2. Can all jobs be resumed?

Jobs stopped because of the LoadstopMem or LoadstopUt load-threshold parameters can automatically resume and continue running after the load threshold is adjusted.

3. How do I configure load thresholds in FCP?

Load thresholds support custom parameters by partition, and they can be set when creating or editing a partition. The custom parameter configuration entry points are as follows:

  • When creating a cluster, set them under Compute Partition Advanced Configuration > Custom Parameters.
  • After the cluster is created, set them when creating a compute partition under Advanced Configuration > Custom Parameters.
  • After the cluster or compute partition has been created successfully, set them from Partition List > Advanced Configuration > Edit Custom Parameters.

Example configuration:

Example load-threshold configuration

For the supported parameters and detailed descriptions, see the Load Threshold Introduction.

4. Do stopped jobs release compute resources at the scheduler level? What about at the actual system level?

Memory is not released, but CPU resources are released.

5. What is the difference between load-stopped jobs, the scontrol suspend command, and scancel -s SIGSTOP/SIGTSTP?
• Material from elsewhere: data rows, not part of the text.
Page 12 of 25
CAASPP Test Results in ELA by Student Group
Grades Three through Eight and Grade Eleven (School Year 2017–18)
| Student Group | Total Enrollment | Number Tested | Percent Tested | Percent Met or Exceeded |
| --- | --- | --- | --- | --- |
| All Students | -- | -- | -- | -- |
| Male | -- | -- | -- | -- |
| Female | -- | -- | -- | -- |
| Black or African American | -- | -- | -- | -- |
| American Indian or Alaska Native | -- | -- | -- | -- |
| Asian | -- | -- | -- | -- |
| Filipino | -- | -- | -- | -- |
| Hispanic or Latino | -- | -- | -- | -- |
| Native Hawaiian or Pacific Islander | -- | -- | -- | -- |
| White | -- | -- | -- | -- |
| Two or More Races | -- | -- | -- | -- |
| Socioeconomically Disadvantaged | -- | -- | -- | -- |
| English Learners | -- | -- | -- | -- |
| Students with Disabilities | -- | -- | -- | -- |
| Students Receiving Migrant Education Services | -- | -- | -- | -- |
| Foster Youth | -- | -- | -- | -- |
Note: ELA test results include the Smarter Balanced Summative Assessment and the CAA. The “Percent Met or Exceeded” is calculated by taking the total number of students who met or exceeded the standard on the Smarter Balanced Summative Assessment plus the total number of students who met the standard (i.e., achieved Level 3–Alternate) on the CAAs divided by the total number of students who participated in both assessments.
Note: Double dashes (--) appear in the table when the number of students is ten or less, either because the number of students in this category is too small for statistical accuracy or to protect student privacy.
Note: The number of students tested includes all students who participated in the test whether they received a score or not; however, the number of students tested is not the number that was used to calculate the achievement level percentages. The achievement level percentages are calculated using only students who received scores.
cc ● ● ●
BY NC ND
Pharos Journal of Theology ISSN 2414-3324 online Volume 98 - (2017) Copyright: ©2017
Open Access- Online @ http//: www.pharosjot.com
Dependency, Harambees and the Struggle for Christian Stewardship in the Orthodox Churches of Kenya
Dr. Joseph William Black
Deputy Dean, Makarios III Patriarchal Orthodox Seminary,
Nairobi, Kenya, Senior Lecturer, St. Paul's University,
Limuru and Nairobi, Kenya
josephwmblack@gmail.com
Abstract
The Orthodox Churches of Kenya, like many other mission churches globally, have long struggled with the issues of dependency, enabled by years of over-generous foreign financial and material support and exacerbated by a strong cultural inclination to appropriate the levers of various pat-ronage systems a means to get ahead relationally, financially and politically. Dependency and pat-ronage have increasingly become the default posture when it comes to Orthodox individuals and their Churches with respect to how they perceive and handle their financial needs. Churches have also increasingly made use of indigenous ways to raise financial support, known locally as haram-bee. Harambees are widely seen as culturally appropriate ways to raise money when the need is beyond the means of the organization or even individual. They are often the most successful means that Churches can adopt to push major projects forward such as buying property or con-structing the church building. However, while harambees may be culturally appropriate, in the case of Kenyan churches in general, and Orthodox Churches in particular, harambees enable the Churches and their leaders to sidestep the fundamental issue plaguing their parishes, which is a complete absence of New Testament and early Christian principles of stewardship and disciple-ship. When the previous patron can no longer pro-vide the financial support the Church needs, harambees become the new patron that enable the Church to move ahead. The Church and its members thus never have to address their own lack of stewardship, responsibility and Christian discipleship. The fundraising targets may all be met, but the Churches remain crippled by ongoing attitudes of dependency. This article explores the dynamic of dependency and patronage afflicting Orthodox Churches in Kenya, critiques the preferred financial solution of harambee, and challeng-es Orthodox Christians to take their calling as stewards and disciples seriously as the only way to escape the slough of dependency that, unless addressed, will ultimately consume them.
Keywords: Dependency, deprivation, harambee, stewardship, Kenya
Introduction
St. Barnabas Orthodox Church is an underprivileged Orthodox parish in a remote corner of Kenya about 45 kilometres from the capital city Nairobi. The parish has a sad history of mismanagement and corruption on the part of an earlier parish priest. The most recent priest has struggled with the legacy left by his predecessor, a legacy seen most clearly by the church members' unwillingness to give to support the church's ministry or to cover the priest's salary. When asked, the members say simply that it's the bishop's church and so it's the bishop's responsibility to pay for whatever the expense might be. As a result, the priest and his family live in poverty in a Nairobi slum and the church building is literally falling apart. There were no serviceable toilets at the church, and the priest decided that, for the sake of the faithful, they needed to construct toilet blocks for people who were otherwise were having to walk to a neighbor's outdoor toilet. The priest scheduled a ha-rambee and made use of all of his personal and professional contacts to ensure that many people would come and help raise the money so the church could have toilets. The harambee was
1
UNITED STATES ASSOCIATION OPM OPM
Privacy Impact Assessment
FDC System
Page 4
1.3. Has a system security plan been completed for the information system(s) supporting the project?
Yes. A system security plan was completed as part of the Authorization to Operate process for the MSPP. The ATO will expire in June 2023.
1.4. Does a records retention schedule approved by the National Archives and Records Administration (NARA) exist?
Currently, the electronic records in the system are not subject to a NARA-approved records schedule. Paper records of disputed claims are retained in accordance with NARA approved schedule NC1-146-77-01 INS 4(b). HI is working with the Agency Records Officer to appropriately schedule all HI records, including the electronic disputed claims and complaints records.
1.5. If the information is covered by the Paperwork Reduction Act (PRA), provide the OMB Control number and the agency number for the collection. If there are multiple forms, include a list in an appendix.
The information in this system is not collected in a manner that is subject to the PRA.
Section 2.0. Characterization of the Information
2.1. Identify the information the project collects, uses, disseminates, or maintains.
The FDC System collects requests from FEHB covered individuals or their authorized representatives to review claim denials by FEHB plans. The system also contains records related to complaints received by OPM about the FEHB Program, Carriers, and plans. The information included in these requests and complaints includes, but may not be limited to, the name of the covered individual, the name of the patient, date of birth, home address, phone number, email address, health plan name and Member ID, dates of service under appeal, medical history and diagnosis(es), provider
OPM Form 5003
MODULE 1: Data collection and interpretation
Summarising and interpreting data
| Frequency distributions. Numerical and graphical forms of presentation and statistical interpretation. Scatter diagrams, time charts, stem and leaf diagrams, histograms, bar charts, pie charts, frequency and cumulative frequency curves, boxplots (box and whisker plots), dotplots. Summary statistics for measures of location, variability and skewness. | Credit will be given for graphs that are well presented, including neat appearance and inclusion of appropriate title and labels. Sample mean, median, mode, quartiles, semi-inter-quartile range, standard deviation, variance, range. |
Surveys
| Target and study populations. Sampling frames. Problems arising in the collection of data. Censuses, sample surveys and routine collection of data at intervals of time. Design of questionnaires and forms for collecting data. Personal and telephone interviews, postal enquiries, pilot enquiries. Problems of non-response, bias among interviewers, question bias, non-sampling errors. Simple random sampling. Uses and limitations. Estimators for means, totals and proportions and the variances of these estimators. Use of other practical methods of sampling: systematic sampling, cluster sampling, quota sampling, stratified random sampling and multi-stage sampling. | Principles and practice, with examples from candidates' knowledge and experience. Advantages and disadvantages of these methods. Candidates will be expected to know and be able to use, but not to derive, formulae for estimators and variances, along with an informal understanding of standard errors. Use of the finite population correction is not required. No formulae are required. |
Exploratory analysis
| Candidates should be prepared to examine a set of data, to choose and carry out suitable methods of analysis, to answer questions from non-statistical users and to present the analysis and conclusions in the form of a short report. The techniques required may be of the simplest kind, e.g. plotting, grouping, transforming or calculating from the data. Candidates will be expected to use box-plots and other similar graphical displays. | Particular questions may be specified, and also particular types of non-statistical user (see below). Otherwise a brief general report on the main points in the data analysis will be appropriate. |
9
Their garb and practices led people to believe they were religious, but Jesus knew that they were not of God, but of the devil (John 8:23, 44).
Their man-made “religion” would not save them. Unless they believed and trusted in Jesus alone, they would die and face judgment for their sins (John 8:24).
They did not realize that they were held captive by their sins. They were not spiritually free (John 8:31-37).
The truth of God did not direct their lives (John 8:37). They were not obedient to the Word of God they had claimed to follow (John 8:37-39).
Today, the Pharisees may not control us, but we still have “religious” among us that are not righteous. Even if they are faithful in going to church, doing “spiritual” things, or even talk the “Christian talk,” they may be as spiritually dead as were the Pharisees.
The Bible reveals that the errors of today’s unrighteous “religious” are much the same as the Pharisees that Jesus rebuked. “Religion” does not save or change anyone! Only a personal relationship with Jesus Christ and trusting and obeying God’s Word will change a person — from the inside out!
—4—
  • loadstop: This is a feature that automatically stops jobs under specific load conditions. It is typically used for dynamic job management to prevent cluster overload. Stopped jobs enter the ST state, memory remains allocated, and CPU resources are released.
  • scontrol suspend: This is a manual command used to suspend a specified job. After it is executed, the job is suspended. Node resources are released, and users can resume the job later with scontrol resume.
  • scancel -s SIGSTOP/SIGTSTP: This command sends signals and can force a specified job to pause by sending SIGSTOP or SIGTSTP through scancel. SIGSTOP cannot be caught, so the job stops immediately. SIGTSTP can be caught, so the job may choose how to handle it. It cannot stop jobs submitted by the batch command. Stopped jobs enter the ST state, memory remains allocated, and CPU resources are released.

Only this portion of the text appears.